Protein Sequencing Disputes Linnaeus

Comparing the proteins of a 300-year-old pickled elephant fetus with modern sequence data challenges Carl Linnaeus’s decision to assign it as the Asian elephant type specimen.

Nov 6, 2013
Jef Akst

An Asian elephant (Elephas maximus)FLICKR, ARRAN ETSequencing proteins collected from an old specimen of a fetal elephant, examined by Carl Linnaeus in the mid-18th century, has revealed that the founding father of modern taxonomy got it wrong: what he called the type specimen of the Asian elephant is actually a baby African elephant, according to a study published this week (November 4) in the Zoological Journal of the Linnean Society.

Linnaeus acquired the specimen after convincing King Adolf Frederick of Sweden to purchase it for his personal collection. “I am pleased that the little elephant has arrived. If he costs a lot, he was worth it. Certainly, he is as rare as a diamond,” Linnaeus wrote in a letter to a friend dated May 18, 1753, according to Nature.

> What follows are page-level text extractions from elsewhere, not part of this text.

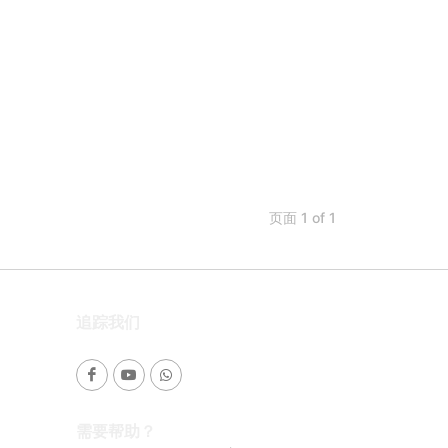
页面 1 of 1
追踪我们
需要帮助？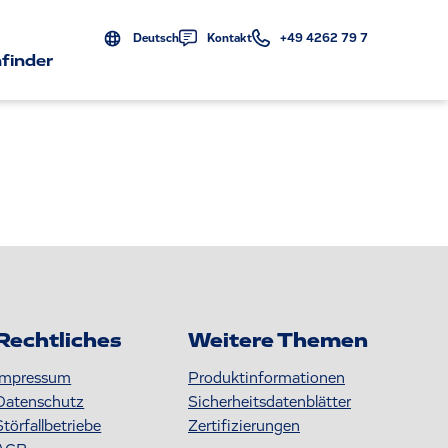
Deutsch
Kontakt
+49 4262 79 7
finder
Rechtliches
Weitere Themen
Impressum
Produktinformationen
Datenschutz
S icherheitsdatenblätter
Störfallbetriebe
Zertifizierungen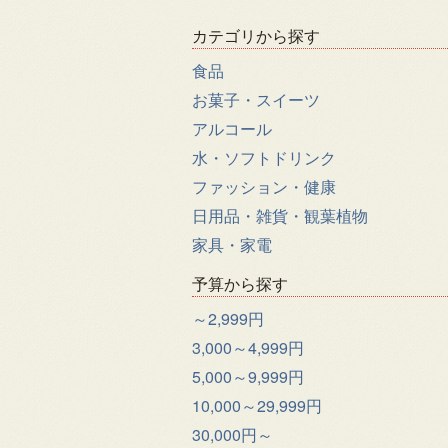
カテゴリから探す
食品
お菓子・スイーツ
アルコール
水・ソフトドリンク
ファッション・健康
日用品・雑貨・観葉植物
家具・家電
予算から探す
～2,999円
3,000～4,999円
5,000～9,999円
10,000～29,999円
30,000円～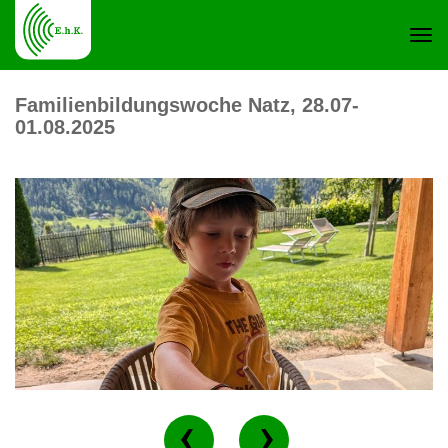
Navi
Familienbildungswoche Natz, 28.07-
01.08.2025
ein-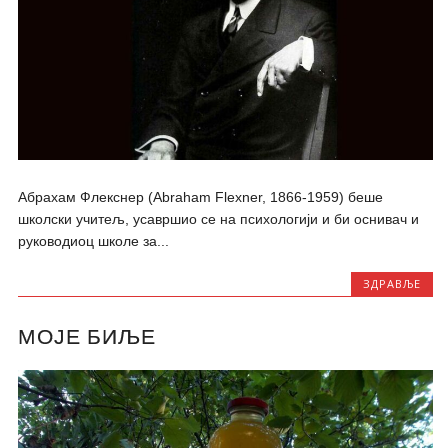
Абрахам Флекснер (Abraham Flexner, 1866-1959) беше
школски учитељ, усавршио се на психологији и би оснивач и
руководиоц школе за...
ЗДРАВЉЕ
МОЈЕ БИЉЕ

The taxonomist described the fetus in his life’s work—Systema Naturae, published in 1735—as Elephas maximus, now commonly known as the Asian elephant. But when the specimen was transferred to the Swedish Natural History Museum in the early 1800s, the curators began to suspect the baby was actually an African elephant, with its unusually large ears and domed head.

A century later, Anthea Gentry, a mammals curator at the London Natural History Museum, decided to investigate further, but the animal’s DNA proved too degraded to yield conclusive evidence. Even ancient-DNA expert Tom Gilbert at the University of Copenhagen was unable to get a good read. So Gilbert and his colleague Enrico Cappellini turned to the elephant’s proteins, which were more stable. Sure enough, the sequence of a protein collected from the specimen’s esophagus matched the protein of the African elephant, not of the Asian variety.

“This is first and foremost a really cool science detective story,” Kris Helgen, a mammals curator at the Smithsonian Institution in Washington DC, told Nature.

The study also “demonstrates the power of studying ancient proteins,” Nature reported, noting that protein sequencing “could push the molecular fossil record back millions of years, as well as revealing biological insights that cannot be gleaned from genetic material alone.”